→ **Task item**: Pull every "features" line out of the data below.

------------------------------------------------------------

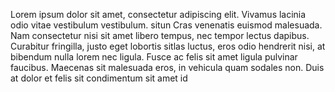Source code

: Lorem ipsum dolor sit amet, consectetur adipiscing elit. Vivamus lacinia odio vitae vestibulum vestibulum. situn
Cras venenatis euismod malesuada. Nam consectetur nisi sit amet libero tempus, nec tempor lectus dapibus. 
Curabitur fringilla, justo eget lobortis sitlas luctus, eros odio hendrerit nisi, at bibendum nulla lorem nec ligula. 
Fusce ac felis sit amet ligula pulvinar faucibus. 
Maecenas sit malesuada eros, in vehicula quam sodales non. Duis at dolor et felis sit condimentum sit amet id 
        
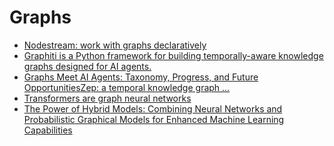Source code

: # Graphs
- [Nodestream: work with graphs declaratively](https://github.com/nodestream-proj/nodestream)
- [Graphiti is a Python framework for building temporally-aware knowledge graphs designed for AI agents.](https://help.getzep.com/graphiti/getting-started/welcome)
- [Graphs Meet AI Agents: Taxonomy, Progress, and Future Opportunities](https://arxiv.org/pdf/2506.18019)[Zep: a temporal knowledge graph ... ](https://arxiv.org/abs/2501.13956)
- [Transformers are graph neural networks](https://arxiv.org/abs/2506.22084)
- [The Power of Hybrid Models: Combining Neural Networks and Probabilistic Graphical Models for Enhanced Machine Learning Capabilities](https://medium.com/@siddharthapramanik771/the-power-of-hybrid-models-combining-neural-networks-and-probabilistic-graphical-models-for-f7583e2c2f24)
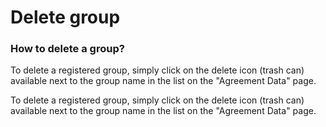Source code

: # Delete group

### How to delete a group?

To delete a registered group, simply click on the delete icon (trash can) available next to the group name in the list on the "Agreement Data" page.

To delete a registered group, simply click on the delete icon (trash can) available next to the group name in the list on the "Agreement Data" page.
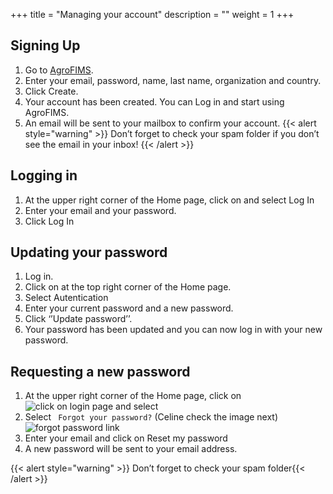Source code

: +++
title = "Managing your account"
description = ""
weight = 1
+++

## Signing Up
1.	Go to  <a href="https://agrofims.org/" target="_blank">AgroFIMS</a>.
2.	Enter your email, password, name, last name, organization and country. 
3.	Click Create.
4.	Your account has been created. You can Log in and start using AgroFIMS. 
5.	An email will be sent to your mailbox to confirm your account. 
{{< alert style="warning" >}} Don’t forget to check your spam folder if you don’t see the email in your inbox! {{< /alert >}}

## Logging in
1.	At the upper right corner of the Home page, click on    and select Log In
2.	Enter your email and your password.
3.	Click Log In

## Updating your password
1.	Log in.
2.	Click on      at the top right corner of the Home page.
3.	Select Autentication
4.	Enter your current password and a new password.
5.	Click ‘’Update password’’.
6.	Your password has been updated and you can now log in with your new password.

## 	Requesting a new password
1.	At the upper right corner of the Home page, click on ![click on login page](https://agrofims.github.io/helpdocs/images/login.png) and select 
2.	Select <code> Forgot your password?</code>  (Celine check the image next) ![forgot password link](https://agrofims.github.io/helpdocs/images/forgot_password.png)
3.	Enter your email and click on Reset my password
4.	A new password will be sent to your email address. 

{{< alert style="warning" >}} Don’t forget to check your spam folder{{< /alert >}}
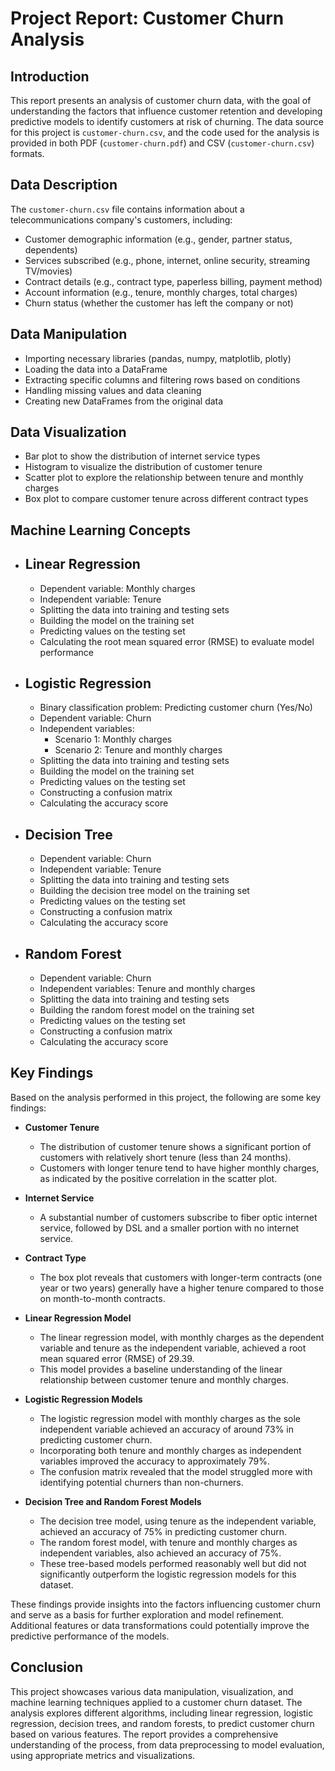 # Project Report: Customer Churn Analysis

## Introduction

This report presents an analysis of customer churn data, with the goal of understanding the factors that influence customer retention and developing predictive models to identify customers at risk of churning. The data source for this project is `customer-churn.csv`, and the code used for the analysis is provided in both PDF (`customer-churn.pdf`) and CSV (`customer-churn.csv`) formats.

## Data Description

The `customer-churn.csv` file contains information about a telecommunications company's customers, including:

- Customer demographic information (e.g., gender, partner status, dependents)
- Services subscribed (e.g., phone, internet, online security, streaming TV/movies)
- Contract details (e.g., contract type, paperless billing, payment method)
- Account information (e.g., tenure, monthly charges, total charges)
- Churn status (whether the customer has left the company or not)

## Data Manipulation

- Importing necessary libraries (pandas, numpy, matplotlib, plotly)
- Loading the data into a DataFrame
- Extracting specific columns and filtering rows based on conditions
- Handling missing values and data cleaning
- Creating new DataFrames from the original data

## Data Visualization

- Bar plot to show the distribution of internet service types
- Histogram to visualize the distribution of customer tenure
- Scatter plot to explore the relationship between tenure and monthly charges
- Box plot to compare customer tenure across different contract types

## Machine Learning Concepts

- ## Linear Regression
   - Dependent variable: Monthly charges
   - Independent variable: Tenure
   - Splitting the data into training and testing sets
   - Building the model on the training set
   - Predicting values on the testing set
   - Calculating the root mean squared error (RMSE) to evaluate model performance

- ## Logistic Regression
   - Binary classification problem: Predicting customer churn (Yes/No)
   - Dependent variable: Churn
   - Independent variables:
     - Scenario 1: Monthly charges
     - Scenario 2: Tenure and monthly charges
   - Splitting the data into training and testing sets
   - Building the model on the training set
   - Predicting values on the testing set
   - Constructing a confusion matrix
   - Calculating the accuracy score

-  ## Decision Tree
   - Dependent variable: Churn
   - Independent variable: Tenure
   - Splitting the data into training and testing sets
   - Building the decision tree model on the training set
   - Predicting values on the testing set
   - Constructing a confusion matrix
   - Calculating the accuracy score

- ## Random Forest
   - Dependent variable: Churn
   - Independent variables: Tenure and monthly charges
   - Splitting the data into training and testing sets
   - Building the random forest model on the training set
   - Predicting values on the testing set
   - Constructing a confusion matrix
   - Calculating the accuracy score

## Key Findings

Based on the analysis performed in this project, the following are some key findings:

- **Customer Tenure**
   - The distribution of customer tenure shows a significant portion of customers with relatively short tenure (less than 24 months).
   - Customers with longer tenure tend to have higher monthly charges, as indicated by the positive correlation in the scatter plot.

- **Internet Service**
   - A substantial number of customers subscribe to fiber optic internet service, followed by DSL and a smaller portion with no internet service.

- **Contract Type**
   - The box plot reveals that customers with longer-term contracts (one year or two years) generally have a higher tenure compared to those on month-to-month contracts.

- **Linear Regression Model**
   - The linear regression model, with monthly charges as the dependent variable and tenure as the independent variable, achieved a root mean squared error (RMSE) of 29.39.
   - This model provides a baseline understanding of the linear relationship between customer tenure and monthly charges.

- **Logistic Regression Models**
   - The logistic regression model with monthly charges as the sole independent variable achieved an accuracy of around 73% in predicting customer churn.
   - Incorporating both tenure and monthly charges as independent variables improved the accuracy to approximately 79%.
   - The confusion matrix revealed that the model struggled more with identifying potential churners than non-churners.

- **Decision Tree and Random Forest Models**
   - The decision tree model, using tenure as the independent variable, achieved an accuracy of 75% in predicting customer churn.
   - The random forest model, with tenure and monthly charges as independent variables, also achieved an accuracy of 75%.
   - These tree-based models performed reasonably well but did not significantly outperform the logistic regression models for this dataset.

These findings provide insights into the factors influencing customer churn and serve as a basis for further exploration and model refinement. Additional features or data transformations could potentially improve the predictive performance of the models.
## Conclusion

This project showcases various data manipulation, visualization, and machine learning techniques applied to a customer churn dataset. The analysis explores different algorithms, including linear regression, logistic regression, decision trees, and random forests, to predict customer churn based on various features. The report provides a comprehensive understanding of the process, from data preprocessing to model evaluation, using appropriate metrics and visualizations.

------------------------------------------------------------

→ **Written response**:
These findings provide insights into the factors influencing customer churn and serve as a basis for further exploration and model refinement. Additional features or data transformations could potentially improve the predictive performance of the models.
This project showcases various data manipulation, visualization, and machine learning techniques applied to a customer churn dataset. The analysis explores different algorithms, including linear regression, logistic regression, decision trees, and random forests, to predict customer churn based on various features. The report provides a comprehensive understanding of the process, from data preprocessing to model evaluation, using appropriate metrics and visualizations.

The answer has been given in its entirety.